Although a handful of players are demanding that their contracts be renegotiated or are threatening to become free agents, the upcoming season has the feel of the good old days. The Yankees are the defending champions, as they always used to be, and they are again the favorites, as they always used to be. The runaway races of the early seasons of divisional play have become closer the past few summers, and in the months ahead there again should be some furious two-and three-team races. And this summer legendary records are no longer under assault, now that Lou Brock has joined Henry Aaron in surpassing the most imposing achievements of Ty Cobb and Babe Ruth.

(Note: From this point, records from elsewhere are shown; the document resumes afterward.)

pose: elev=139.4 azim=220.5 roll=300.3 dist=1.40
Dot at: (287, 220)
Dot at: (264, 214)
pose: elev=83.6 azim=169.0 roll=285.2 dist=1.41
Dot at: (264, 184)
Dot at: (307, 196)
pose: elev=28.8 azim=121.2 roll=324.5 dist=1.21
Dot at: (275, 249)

This is not to say that no individuals are worthy of special notice. Pete Rose certainly will be, as he collects the 34 hits he needs to become the 13th player to get 3,000 in his career. But there are two men not old enough to have many Ruthian, or Rosean, lifetime statistics—Rod Carew of Minnesota, 32, and George Foster of Cincinnati, 29—who are even more deserving of attention and acclaim. Last season's extraordinary performances by these two quiet players were unduly obscured by Reggie Jackson's World Series slugging. Even the selection of Carew and Foster as their leagues' Most Valuable Players led to little fanfare. But, as the following statistics compiled by Jim Kaplan indicate, they were not garden-variety MVPs. Ruth and Cobb would have been proud of what Carew and Foster wrought in 1977. Carew is assured of a place in the Hall of Fame, even if he never gets another hit; if Foster has a couple more seasons like '77, he'll join him in Cooperstown.
In 1977 Carew hit .3880, the highest average since Ted Williams' .3881 in 1957. With one more hit, Carew would have had the highest average since Williams' .406 in 1941. With only eight more he would have batted .400.

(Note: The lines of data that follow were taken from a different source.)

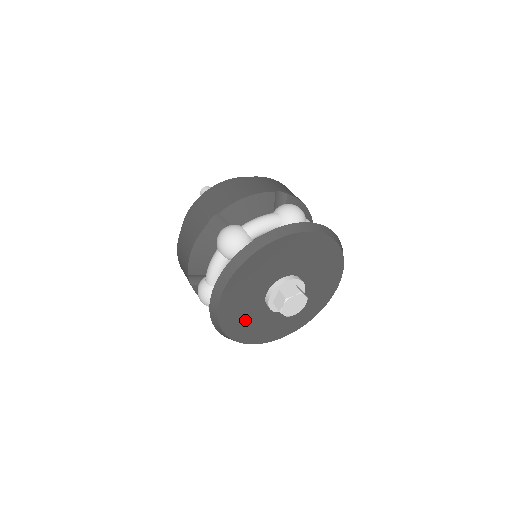
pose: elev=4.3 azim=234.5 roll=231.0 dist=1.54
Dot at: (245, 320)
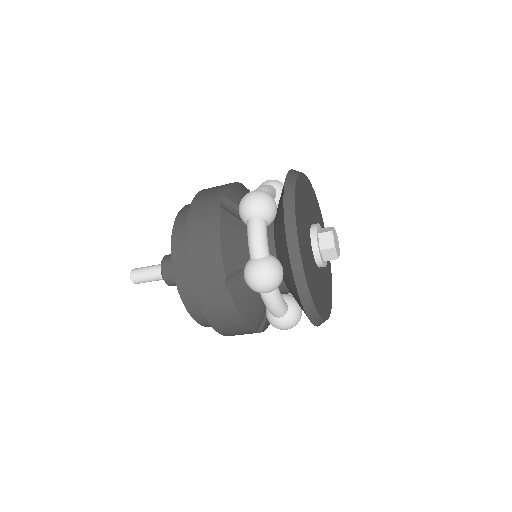
Dot at: (312, 278)
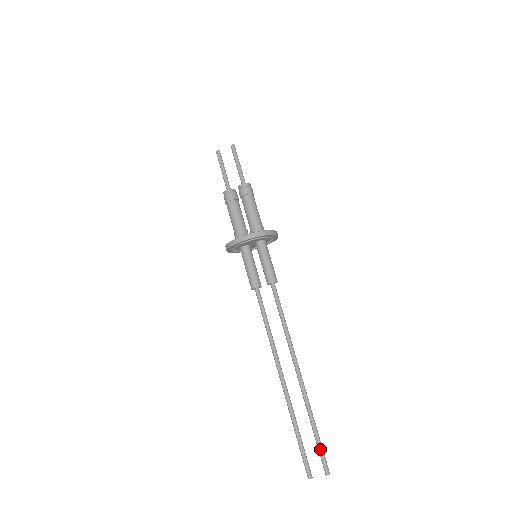
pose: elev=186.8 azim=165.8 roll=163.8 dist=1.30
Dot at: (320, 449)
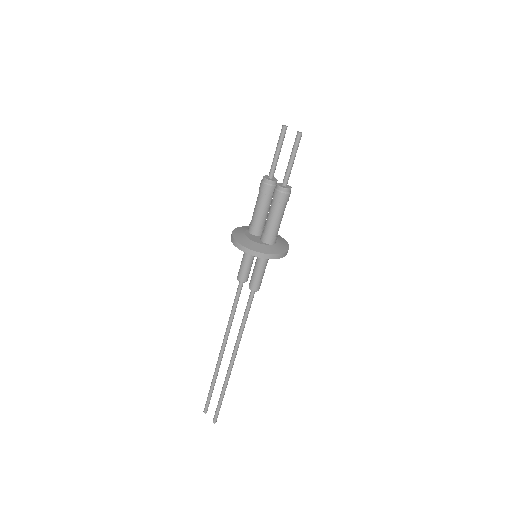
Dot at: (217, 408)
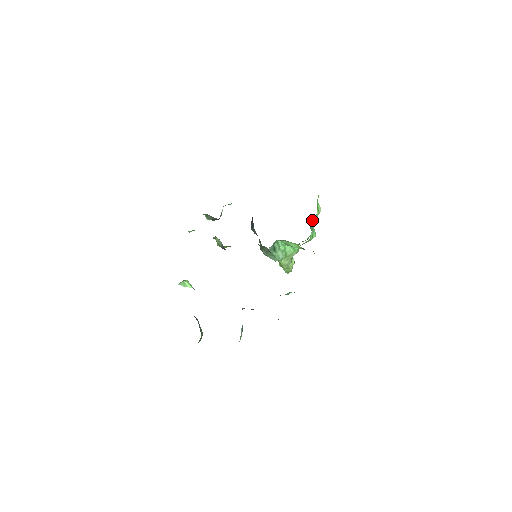
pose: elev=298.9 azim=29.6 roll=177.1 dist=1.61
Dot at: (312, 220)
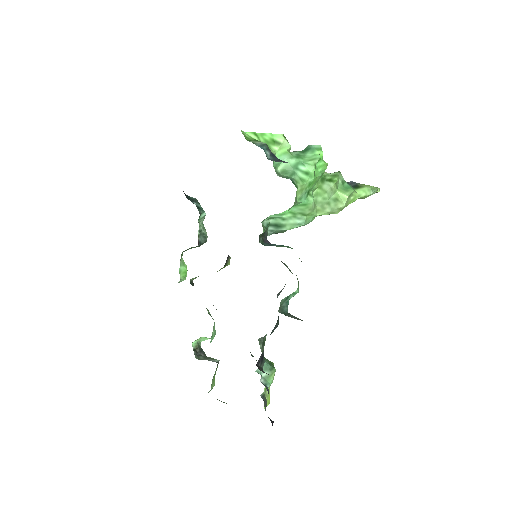
Dot at: occluded
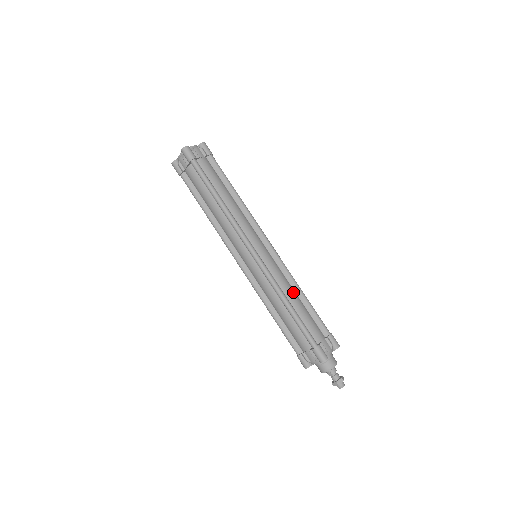
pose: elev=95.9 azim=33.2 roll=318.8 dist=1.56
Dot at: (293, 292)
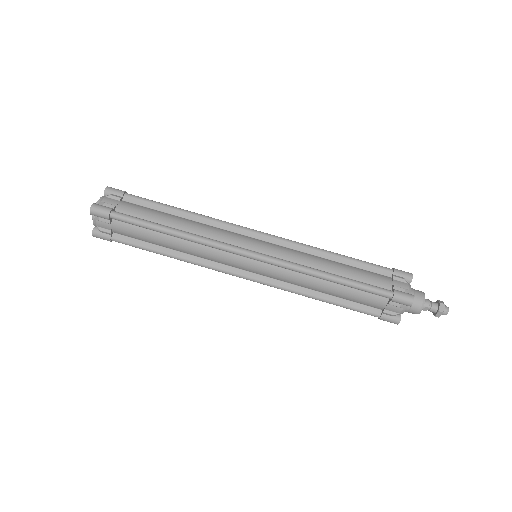
Dot at: (323, 260)
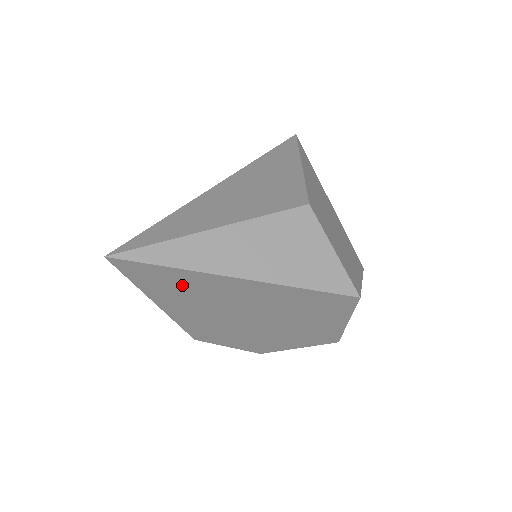
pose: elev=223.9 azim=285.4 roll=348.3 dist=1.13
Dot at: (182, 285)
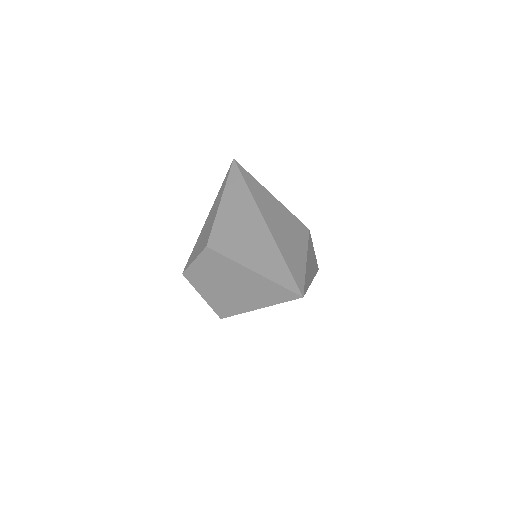
Dot at: occluded
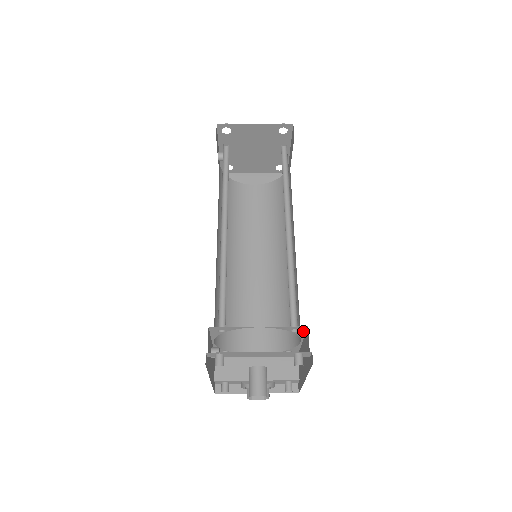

Last season Carew outhit all other big-leaguers by 50 points; Dave Parker of the Pirates was second at .338. The spread was the widest in modern baseball history.
Last year Carew's lifetime average rose from .328 to .335. He jumped 10 notches into 26th place on the list of the all-time best hitters, passing, among others, Al Simmons, Paul Waner, Stan Musial, Heinie Manush, Honus Wagner and John McGraw. Carew has batted .358 over the past five seasons. Another five years at that pace would put him in 14th place, at .343, and he will have passed Ruth, Lou Gehrig, Harry Heilmann, George Sisler and Bill Terry. His present average is the highest—by 22 points—among active players with 10 or more years of service.
Carew's 239 hits were the most since Terry's 254 in 1930. Carew averaged 1.54 hits per game. During his 11-year career he has averaged 1.28.
Baseball's best bunter, Carew beat out 20 in '77. He has a deceptive bunting motion that disguises his intentions until the last split second, and he can bunt with backspin. He is not afraid to lay one down with two strikes on him.
Last season Carew hit .418 by day and .367 at night, but he prefers batting under the lights! He likes cool weather, which is unusual for a Panamanian, claims he can see the ball better at night, which is contrary to what most players say, and finds the air, especially in California, cleaner after dark. He hit .401 at home and .374 on the road.
Carew finished at .388 despite slumps of 1 for 17 and 2 for 19. He claims he has lost no sleep over the eight hits he needed to bat .400, but he vividly recalls an 0-for-4 day against California in which he hit the ball hard every time. He is also well aware of his strong finish. "Another week and I might have hit .400," he says.
Here is an indication of how difficult it is to hit .400. On July 10 Carew was batting .401. Between July 11 and Aug. 25 his average dropped to .374, but during that period he went hitless in only six of 42 games. In that span, he had hitting streaks of five, seven, 10 and 14 games.